The sight of Jilly Goolden on a tandem was quite a shock.
It was strange watching the presenters exhorting the viewers to hop on
the train and visit this area of outstanding beauty or to nip into
tescos and buy some of the wine. I guess if you are locked up for life
and confined to your cell from 7.45 pm for 12 hours with only the telly
for company you get used to such things.
The second half of the programme concentrated on the food of the area
and a french woman dressed for a party made madeleines without getting
any flour down her frock. She wasn't the type to wipe her hands on the
seat of her trousers like the rest of us.
After the video has finished I have a chat about it to the two who were
ostensibly watching it. It becomes a discussion about prison food. I am
very glad I do not have to eat prison food. It appears to consist
largely of boiled potatoes. One of the men tells me that he has never
seen ham cut so thinly. If
you hold it up, he tells me, all you see is the world through a slight
pink haze. The other man tells me he has been on the Healthy Eating
Option scheme for 3 months and has gained weight. Somehow grease
insinuates itself into everything in those kitchens.

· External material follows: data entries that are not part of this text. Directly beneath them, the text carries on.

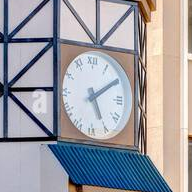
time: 5:09
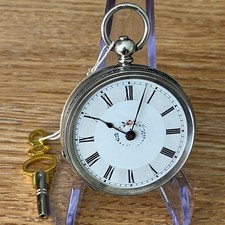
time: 10:03
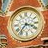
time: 3:36
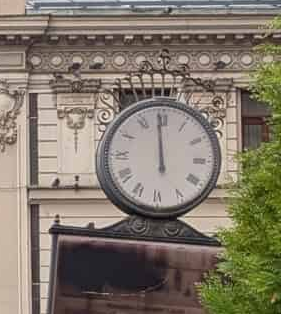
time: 11:59
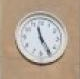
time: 11:24
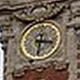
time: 3:29
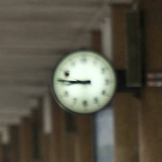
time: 8:46
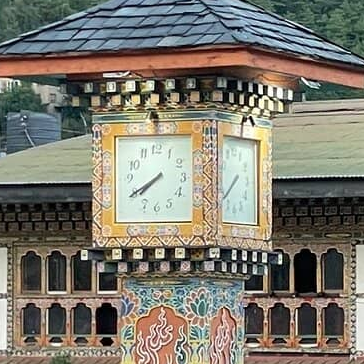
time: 7:40
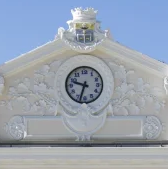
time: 9:33
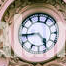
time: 4:44
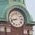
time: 8:42
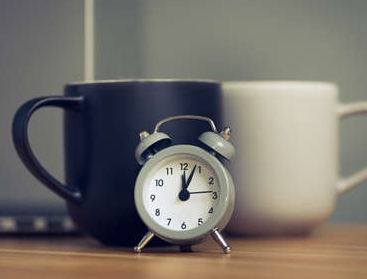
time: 12:03
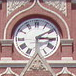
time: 3:09
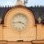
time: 3:43
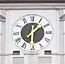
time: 1:30
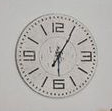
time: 6:05
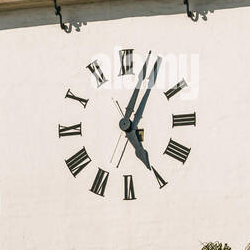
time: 5:04
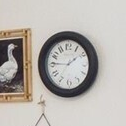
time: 1:45
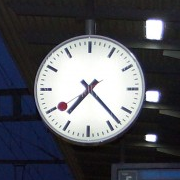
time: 7:23
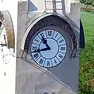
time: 10:42
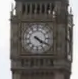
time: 4:19
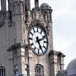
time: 5:11
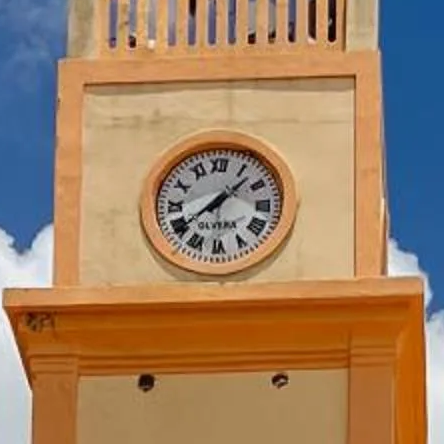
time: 1:38
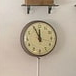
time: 11:55
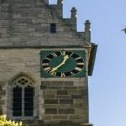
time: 12:36
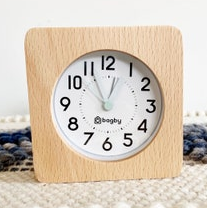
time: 12:55
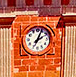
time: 2:04
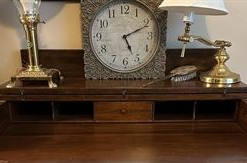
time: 5:11
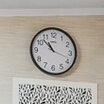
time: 10:52
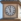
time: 5:59
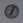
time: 7:04
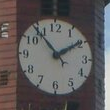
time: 1:53
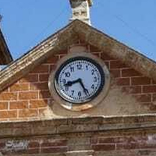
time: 8:25
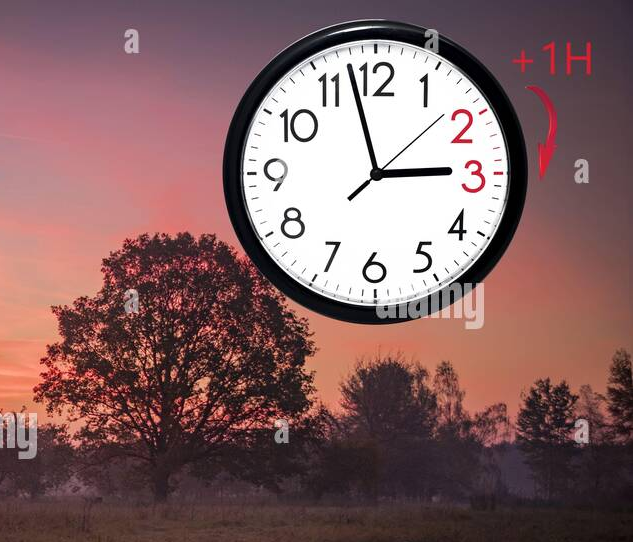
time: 2:57
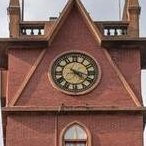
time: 4:17
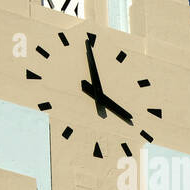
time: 3:58
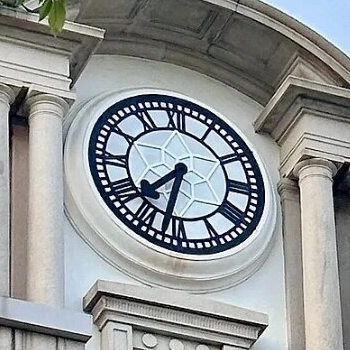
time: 7:32
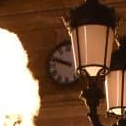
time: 9:48
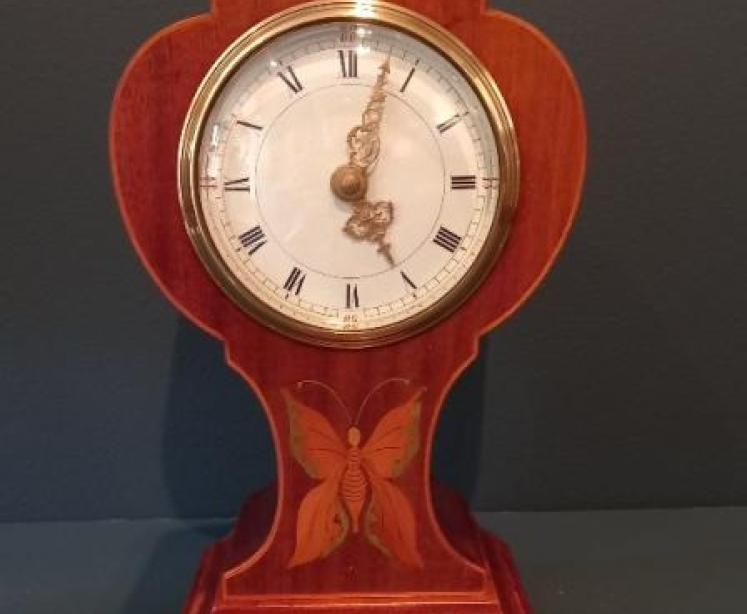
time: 5:02
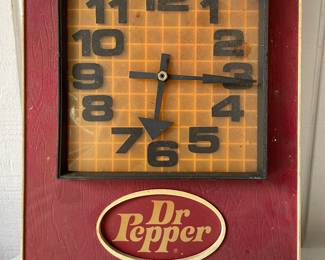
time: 6:15
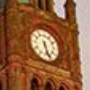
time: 5:26
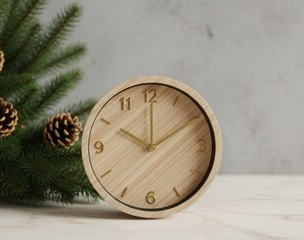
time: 10:00
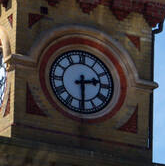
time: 2:29
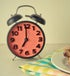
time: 7:00
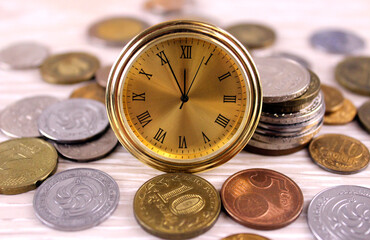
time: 11:55
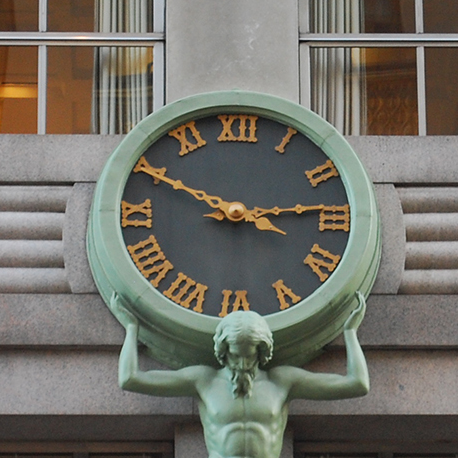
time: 2:49
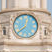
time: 12:38
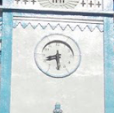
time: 8:29
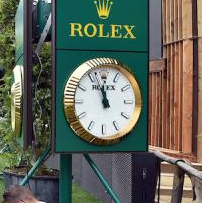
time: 11:56
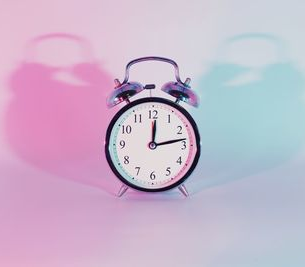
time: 12:13
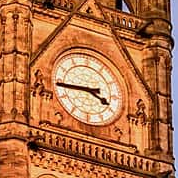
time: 3:44
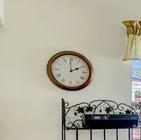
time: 1:59
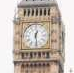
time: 12:28
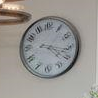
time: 4:16
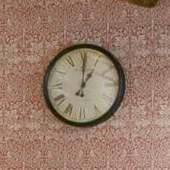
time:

The second lesson I cover is Human Biology. I feel slightly better
prepared for this since my A level 20 years ago. However I have only
one student as the others have got wind of the fact that I am supposed
to be showing them a video. I feel slightly rejected particuarly as I
have mastered unlocking the television cabinet but have a very
entertaining talk with the one prisoner who tells me all about his life
and his OU degree. It makes me laugh when he tells me they have now
some new ruling about how many credits they will fund in a year which
means you have to be in for 12 years to finish a first degree.
I have half an hour at home before returning which I spend whinging
about how hard it is to be a working single parent. I feel
irresponsible leaving my youngest in the care of her two big brothers
so often. They all gather hopefully around me until I promise that I
will go to the Co-Op after work and buy them some food. The youngest
pleads for yorkie bars.
Back at the prison I have the music group again. In a rash moment I
claim to be able to play guitar and in a trice I am handed one.
Fortunately the inmate I am sitting with is a beginner and has just got
a new book of easy tunes out of the library.
I had a chat with the prison librarian earlier who I know from my time
in the library service. He showed me the most issued authors and titles
and disturbingly they are all jolly tales of murder. Those and the
books on criminal law which also top the polls.
It is twenty years since I played guitar. Amazingly I can remember two
chords. C and G7th. The inmate locates an extremely easy tune in the
book and we proceed to play it. I have a great deal of trouble playing
Eminor. But I get into the swing of it. Soon we are merrily playing
along and he is singing. I feel inordinately proud of myself. I do
point out to the patient chap that it is in fact ME who is supposed to
be the teacher.
Such is life as my mother would say. I get out of jail and drive home.
The kids are overjoyed to see the Co-Op bags. In a fit of generosity I
cook them something.
Later they all tell me that the sports hall at the school is burning
down. Information such as this is a benefit of living next door to a
fireman (retained). I thought I could smell burning but decided it was
the oldest's pancakes. I eat the pancakes anyway.